Visitors here are mostly white Americans, unsurprisingly, but there is a visible component of those who are likely to be immigrants of the first generation; women wholly clad, in this kind of heat, in scarves on heads and long black dresses. Secularization is kind of inevitable down the road if you live long enough in a post-Protestant country.
Dogs are allowed on decks, so there is always plenty of dogs; their long tongues out, breathing heavily, saliva drops on wooden planks.
I thought briefly about writing on Skype conversations and phone conversations. How you summon a spirit by way of commanding the voice to emerge out of nonexistence, and, if the Internet connection is decent, then maybe even the moving picture of a distant interlocutor. It’s a table-turning of sorts, a ritual in which not unoften a clairvoyant played a role of a medium. Some of these mediums were known to be skillful ventriloquists; others, easily hypnotized somnambulists; third, hystericized bodies, ofttimes female. Who were they indeed? Prophets or frauds, sibyls or deceivers, seers or wanderers in the fog of delusions themselves? All of it? Either way, they were mediators of the mundane and the material, and the world of thin elements, the kingdom of ethereal entities. They had access to the realm of the dead, and did not find themselves amongst the living.
Now, as you noted, medium is but a technological means of communication. The communication is happening between spaces, not between worlds. Or, between worlds inasmuch as it is between separate spaces. The world is material and thus does not exist (in some sense) outside of our immediate horizon of perception–and if it does, what do we know of it? What do we know of the space which we do not suffer, so to speak, and to which our senses are not exposed? We assume we do know, we want the world to coincide with our perceptions, and our experience largely supports our suppositions: the world kind of exist even when we do not perceive it.

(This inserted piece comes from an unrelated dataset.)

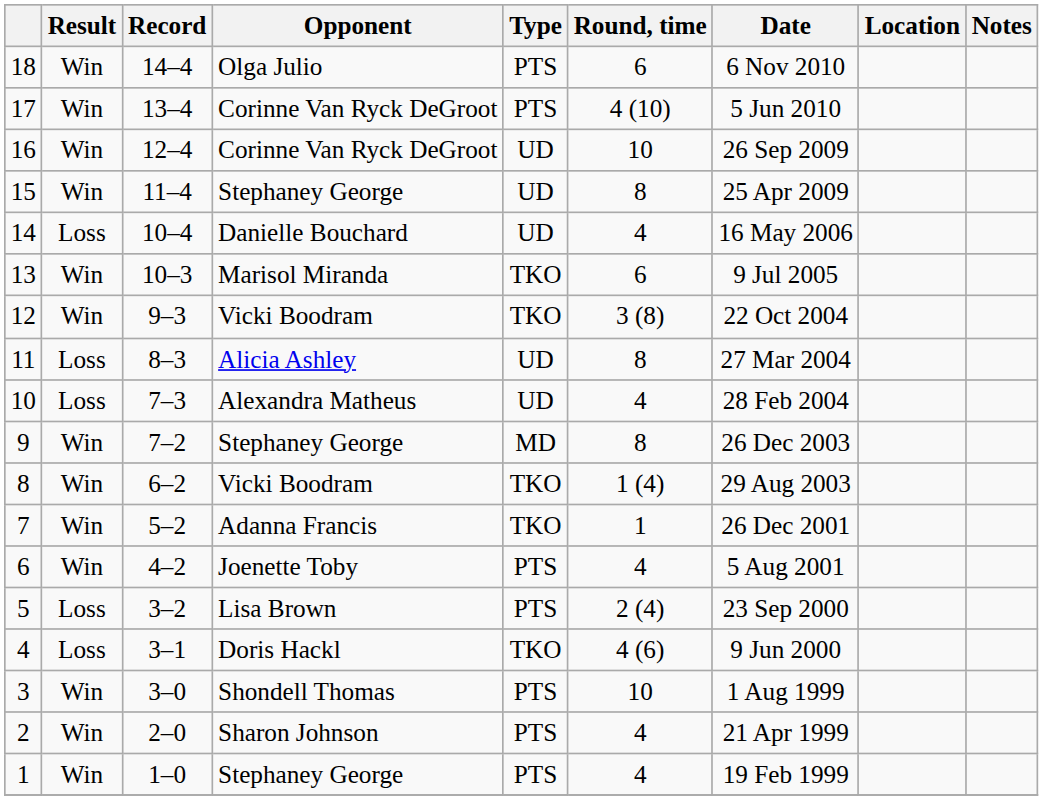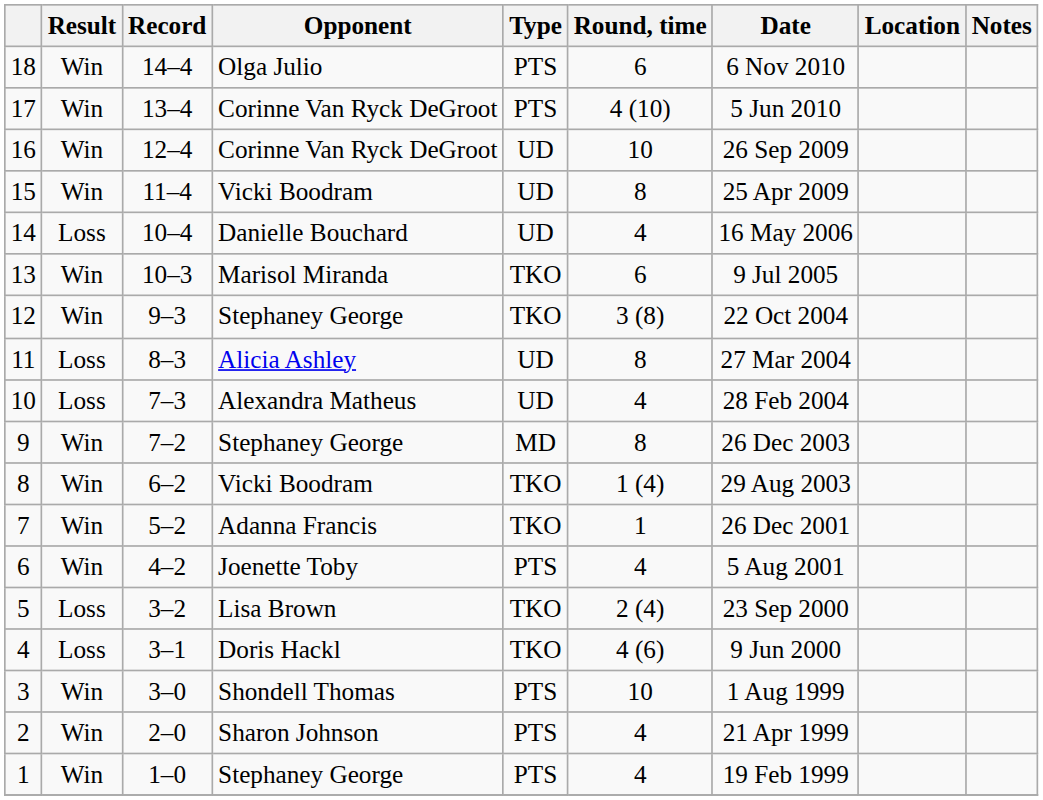15 | Opponent: Stephaney George -> Vicki Boodram
12 | Opponent: Vicki Boodram -> Stephaney George
5 | Type: PTS -> TKO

I was always fascinated with solipsists, of which Fichte was the most consequential. He adjusted his philosophical system dramatically during his life time, which makes an early Fichte quite unlike an older Fichte. What I liked in particular is that it was I (Ich), which summoned an object out of its nonexistence, using something of a kernel of the object, the kernel around which I structures its perception. I did not really fathom is the kernels of objects at least exist objectively, and what it means to be objective in Fichte’s world, but there is something strangely precise here, in the object which, to be perceived, drops its kernel in Ich’s consciousness.